Several different genes responsible
There are 13 different genes that cause Batten disease, so the form or subtype of the disease one gets depends on which specific gene is mutated.
“Since most of the proteins encoded by genes associated with the disease are not well characterized, it makes it difficult to determine how to treat patients who have it,” says Professor Huber. “The only treatment available is enzyme replacement therapy for one of the sub-types, so for the other 12, it’s basically mitigation strategies.”
Review of medical literature highlights new approach
To date, the scientific literature has described Batten disease as a series of defects in lysosomes—the cell organelle that contains digestive enzymes—leading to the buildup of indigestible material. But work in Dr. Huber’s lab at Trent, coupled with an analysis of over 20 years’ worth of literature, suggests that altered protein secretion due to the mutation of genes associated with Batten Disease might also play an important role.

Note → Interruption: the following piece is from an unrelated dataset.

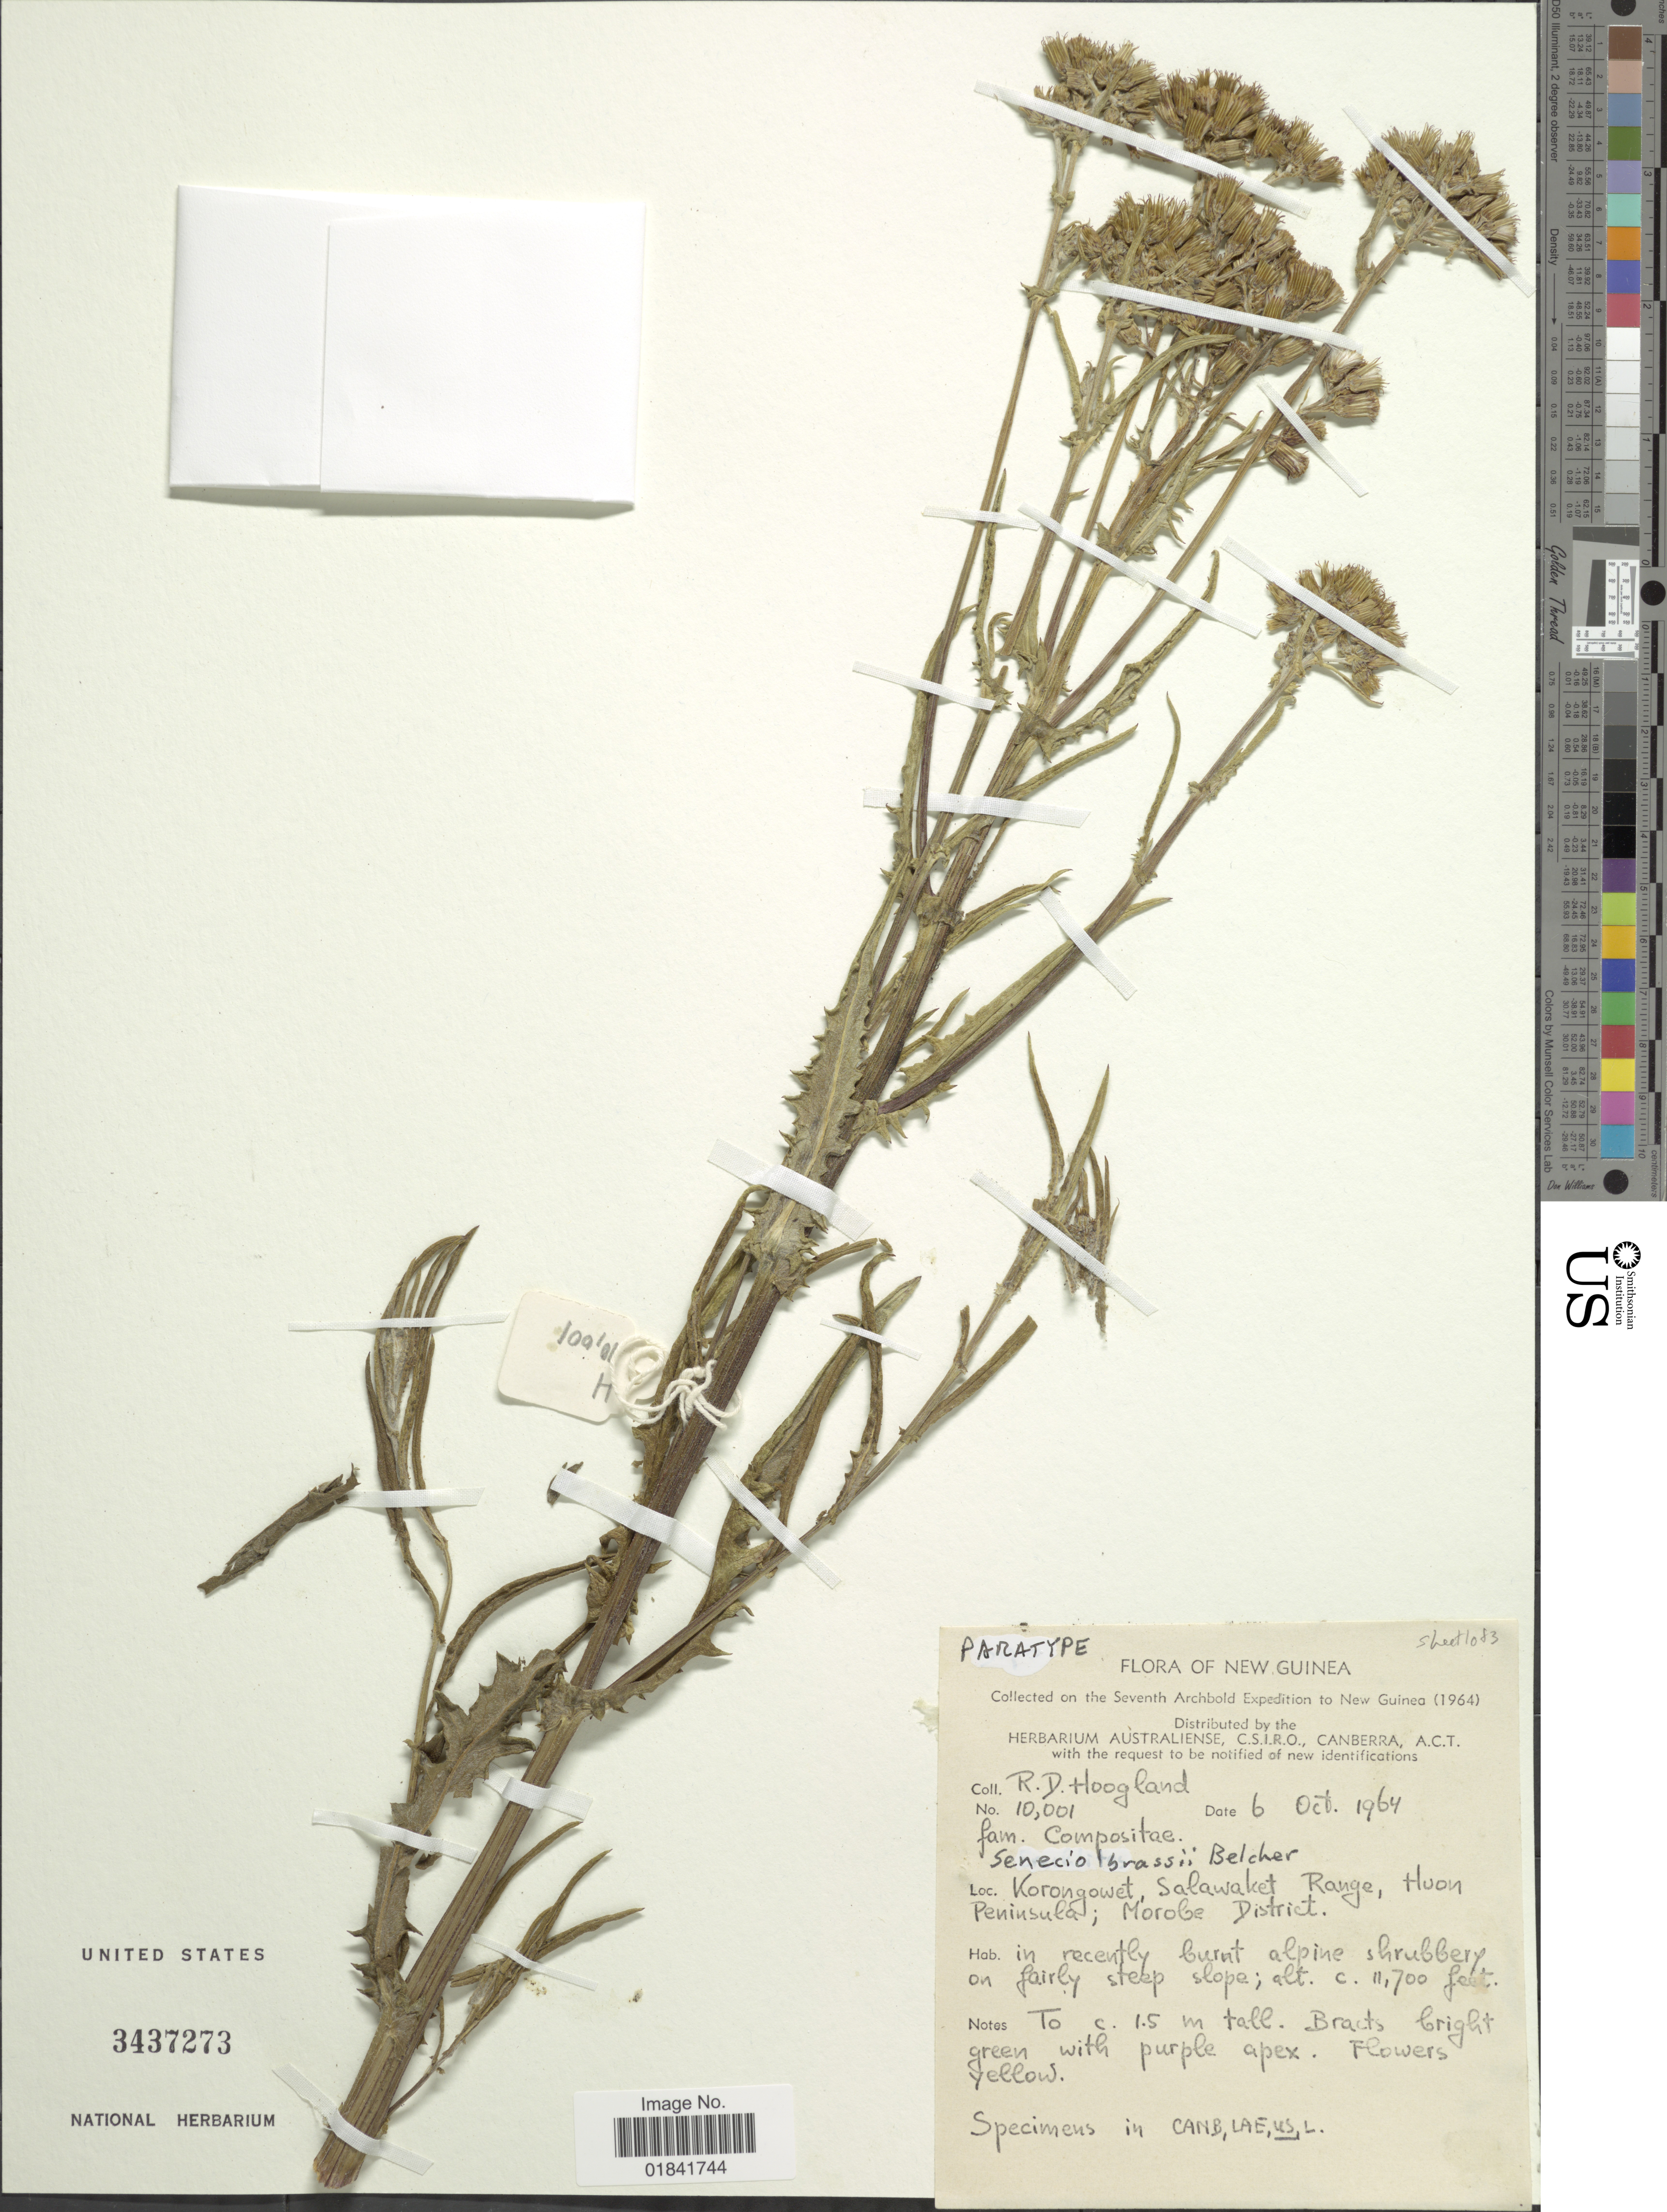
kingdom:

“This is quite significant because if altered protein secretion is a key contributor to the disease, then we can use that information to identify biomarkers, for example in urine, that could be used for diagnosis, prognosis, and monitoring responses to therapies. In addition, further study of altered protein secretion in Batten disease will help us better understand what’s going on at the cellular level that’s causing this disease to manifest in people,” says Prof. Huber.
Trent lab one of a few studying Batten disease
Dr. Huber’s lab at Trent is one of only a few in Canada that studies Batten disease. “It’s a very niche research area, not only in Canada but internationally,” says Prof. Huber.
He currently has six graduate students and one undergraduate working with him on various projects related to Batten disease.
“In my lab, we study several genes associated with the disease to gain a wholistic perspective of what’s happening at the cellular level,” says Prof. Huber. “This approach allows us to identify common cellular defects, such as altered protein secretion, that ultimately allows us to better understand the pathology underlying the disease, as well as potentially other forms of neurodegeneration.”
An interesting area of study for Biology students
Prof. Huber’s biomedical research is a great way for graduate students and undergraduates to relate what they study in class to real life.
“I think what attracts students to my research program is the opportunity to carry out experiments that are contributing to the advancement of knowledge for a devastating neurodegenerative disease that affects people worldwide and knowing that their research might someday contribute to the development of a cure or treatment,” says Prof. Huber.